COSA FARE: Cambia "top-left" in "upper-left" e riscrivi tutte queste righe senza altre modifiche. Nella risposta lascia fuori le immagini.
┌─ RIGHE MOSTRATE
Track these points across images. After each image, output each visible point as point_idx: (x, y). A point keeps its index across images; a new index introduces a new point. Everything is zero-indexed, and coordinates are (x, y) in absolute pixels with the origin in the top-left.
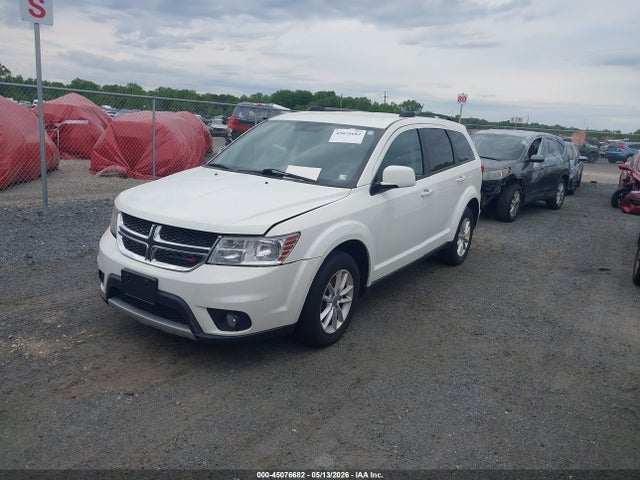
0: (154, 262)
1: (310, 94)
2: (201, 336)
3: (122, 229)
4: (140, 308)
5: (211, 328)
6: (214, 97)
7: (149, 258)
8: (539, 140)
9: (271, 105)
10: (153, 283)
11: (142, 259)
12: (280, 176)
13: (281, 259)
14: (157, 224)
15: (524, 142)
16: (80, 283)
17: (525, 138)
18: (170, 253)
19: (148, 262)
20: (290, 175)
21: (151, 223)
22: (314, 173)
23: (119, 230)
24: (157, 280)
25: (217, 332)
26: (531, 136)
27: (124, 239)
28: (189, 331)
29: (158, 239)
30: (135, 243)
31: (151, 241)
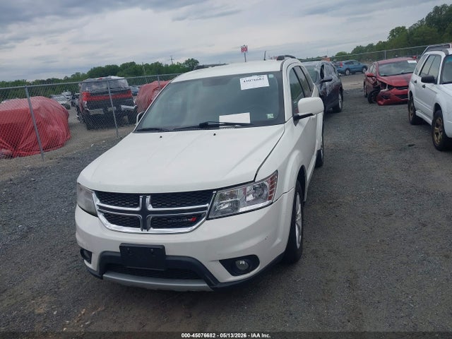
0: (152, 230)
1: (116, 66)
2: (218, 286)
3: (100, 207)
4: (142, 276)
5: (225, 277)
6: (43, 82)
7: (145, 227)
8: (323, 66)
9: (108, 77)
10: (159, 250)
11: (138, 230)
12: (216, 126)
13: (270, 198)
14: (145, 195)
15: (316, 69)
16: (42, 263)
17: (314, 66)
18: (169, 218)
19: (145, 231)
20: (227, 124)
21: (137, 196)
22: (245, 118)
23: (97, 208)
24: (164, 247)
25: (232, 278)
26: (318, 64)
27: (107, 216)
28: (206, 285)
29: (150, 208)
30: (124, 217)
31: (144, 211)
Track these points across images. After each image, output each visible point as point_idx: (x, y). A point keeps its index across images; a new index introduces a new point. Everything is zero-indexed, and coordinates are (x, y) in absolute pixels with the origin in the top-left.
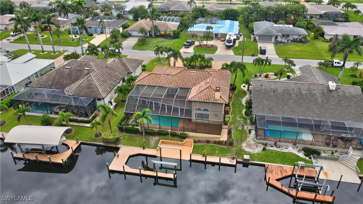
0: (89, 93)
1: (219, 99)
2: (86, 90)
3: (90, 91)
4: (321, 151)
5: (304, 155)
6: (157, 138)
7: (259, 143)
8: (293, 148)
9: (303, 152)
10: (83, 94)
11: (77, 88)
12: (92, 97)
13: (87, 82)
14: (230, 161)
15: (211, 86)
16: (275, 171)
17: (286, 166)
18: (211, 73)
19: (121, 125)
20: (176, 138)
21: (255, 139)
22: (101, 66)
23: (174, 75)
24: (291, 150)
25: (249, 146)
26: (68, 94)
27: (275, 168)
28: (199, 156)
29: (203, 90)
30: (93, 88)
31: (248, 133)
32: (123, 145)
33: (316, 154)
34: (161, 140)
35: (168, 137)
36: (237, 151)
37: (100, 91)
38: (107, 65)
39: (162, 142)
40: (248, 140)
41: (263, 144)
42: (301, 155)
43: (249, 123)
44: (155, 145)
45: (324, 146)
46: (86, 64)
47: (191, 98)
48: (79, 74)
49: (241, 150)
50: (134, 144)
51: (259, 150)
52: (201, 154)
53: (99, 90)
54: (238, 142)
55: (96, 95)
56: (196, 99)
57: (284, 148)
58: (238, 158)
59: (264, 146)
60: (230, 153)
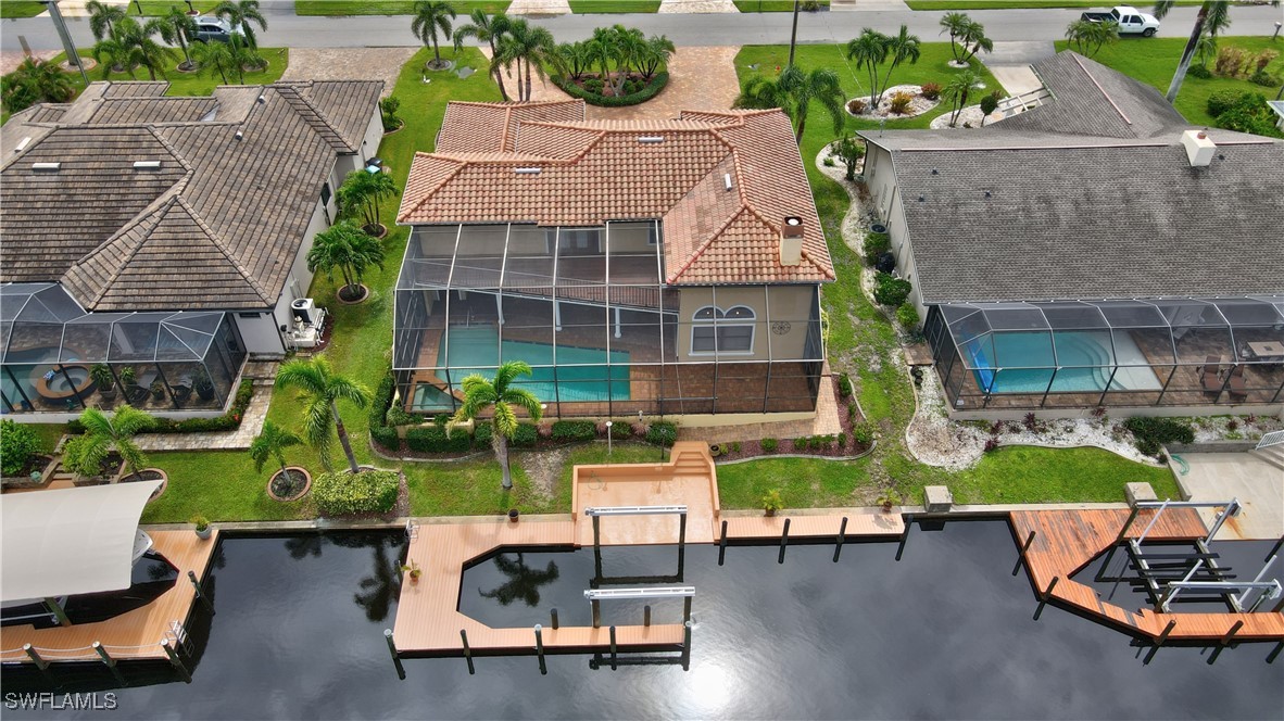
0: (196, 291)
1: (797, 267)
2: (175, 277)
3: (196, 277)
4: (1192, 424)
5: (1136, 450)
6: (554, 457)
7: (967, 423)
8: (1091, 424)
9: (1130, 436)
10: (164, 299)
11: (127, 271)
12: (213, 305)
13: (171, 236)
14: (877, 518)
15: (752, 208)
16: (1057, 539)
17: (1088, 506)
18: (725, 139)
19: (384, 422)
20: (636, 449)
21: (948, 408)
22: (210, 140)
23: (570, 165)
24: (1086, 434)
25: (930, 439)
26: (91, 307)
27: (1050, 523)
28: (751, 515)
29: (723, 231)
30: (208, 263)
31: (913, 384)
32: (418, 514)
33: (1179, 439)
34: (576, 468)
35: (599, 450)
36: (890, 470)
37: (246, 274)
38: (232, 131)
39: (583, 476)
40: (921, 415)
41: (981, 424)
42: (1128, 451)
43: (901, 336)
44: (554, 492)
45: (1203, 404)
46: (135, 141)
47: (681, 275)
48: (112, 197)
49: (904, 463)
50: (465, 505)
51: (970, 455)
52: (758, 505)
53: (241, 268)
54: (884, 428)
55: (232, 298)
56: (702, 276)
57: (1061, 430)
58: (904, 499)
59: (988, 437)
60: (868, 484)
└─
RISPOSTA:
Track these points across images. After each image, output each visible point as point_idx: (x, y). A point keeps its index across images; a new index introduces a new point. Everything is zero-indexed, and coordinates are (x, y) in absolute pixels with the origin in the upper-left.
0: (154, 262)
1: (310, 94)
2: (201, 336)
3: (122, 229)
4: (140, 308)
5: (211, 328)
6: (214, 97)
7: (149, 258)
8: (539, 140)
9: (271, 105)
10: (153, 283)
11: (142, 259)
12: (280, 176)
13: (281, 259)
14: (157, 224)
15: (524, 142)
16: (80, 283)
17: (525, 138)
18: (170, 253)
19: (148, 262)
20: (290, 175)
21: (151, 223)
22: (314, 173)
23: (119, 230)
24: (157, 280)
25: (217, 332)
26: (531, 136)
27: (124, 239)
28: (189, 331)
29: (158, 239)
30: (135, 243)
31: (151, 241)
0: (152, 230)
1: (116, 66)
2: (218, 286)
3: (100, 207)
4: (142, 276)
5: (225, 277)
6: (43, 82)
7: (145, 227)
8: (323, 66)
9: (108, 77)
10: (159, 250)
11: (138, 230)
12: (216, 126)
13: (270, 198)
14: (145, 195)
15: (316, 69)
16: (42, 263)
17: (314, 66)
18: (169, 218)
19: (145, 231)
20: (227, 124)
21: (137, 196)
22: (245, 118)
23: (97, 208)
24: (164, 247)
25: (232, 278)
26: (318, 64)
27: (107, 216)
28: (206, 285)
29: (150, 208)
30: (124, 217)
31: (144, 211)
Track these points across images. After each image, output each visible point as point_idx: (x, y). A point keeps its index across images; a new index introduces a new point. Everything is zero-indexed, and coordinates are (x, y) in absolute pixels with the origin in the upper-left.
0: (89, 93)
1: (219, 99)
2: (86, 90)
3: (90, 91)
4: (321, 151)
5: (304, 155)
6: (157, 138)
7: (259, 143)
8: (293, 148)
9: (303, 152)
10: (83, 94)
11: (77, 88)
12: (92, 97)
13: (87, 82)
14: (230, 161)
15: (211, 86)
16: (275, 171)
17: (286, 166)
18: (211, 73)
19: (121, 125)
20: (176, 138)
21: (255, 139)
22: (101, 66)
23: (174, 75)
24: (291, 150)
25: (249, 146)
26: (68, 94)
27: (275, 168)
28: (199, 156)
29: (203, 90)
30: (93, 88)
31: (248, 133)
32: (123, 145)
33: (316, 154)
34: (161, 140)
35: (168, 137)
36: (237, 151)
37: (100, 91)
38: (107, 65)
39: (162, 142)
40: (248, 140)
41: (263, 144)
42: (301, 155)
43: (249, 123)
44: (155, 145)
45: (324, 146)
46: (86, 64)
47: (191, 98)
48: (79, 74)
49: (241, 150)
50: (134, 144)
51: (259, 150)
52: (201, 154)
53: (99, 90)
54: (238, 142)
55: (96, 95)
56: (196, 99)
57: (284, 148)
58: (238, 158)
59: (264, 146)
60: (230, 153)
0: (196, 291)
1: (797, 267)
2: (175, 277)
3: (196, 277)
4: (1192, 424)
5: (1136, 450)
6: (554, 457)
7: (967, 423)
8: (1091, 424)
9: (1130, 436)
10: (164, 299)
11: (127, 271)
12: (213, 305)
13: (171, 236)
14: (877, 518)
15: (752, 208)
16: (1057, 539)
17: (1088, 506)
18: (725, 139)
19: (384, 422)
20: (636, 449)
21: (948, 408)
22: (210, 140)
23: (570, 165)
24: (1086, 434)
25: (930, 439)
26: (91, 307)
27: (1050, 523)
28: (751, 515)
29: (723, 231)
30: (208, 263)
31: (913, 384)
32: (418, 514)
33: (1179, 439)
34: (576, 468)
35: (599, 450)
36: (890, 470)
37: (246, 274)
38: (232, 131)
39: (583, 476)
40: (921, 415)
41: (981, 424)
42: (1128, 451)
43: (901, 336)
44: (554, 492)
45: (1203, 404)
46: (135, 141)
47: (681, 275)
48: (112, 197)
49: (904, 463)
50: (465, 505)
51: (970, 455)
52: (758, 505)
53: (241, 268)
54: (884, 428)
55: (232, 298)
56: (702, 276)
57: (1061, 430)
58: (904, 499)
59: (988, 437)
60: (868, 484)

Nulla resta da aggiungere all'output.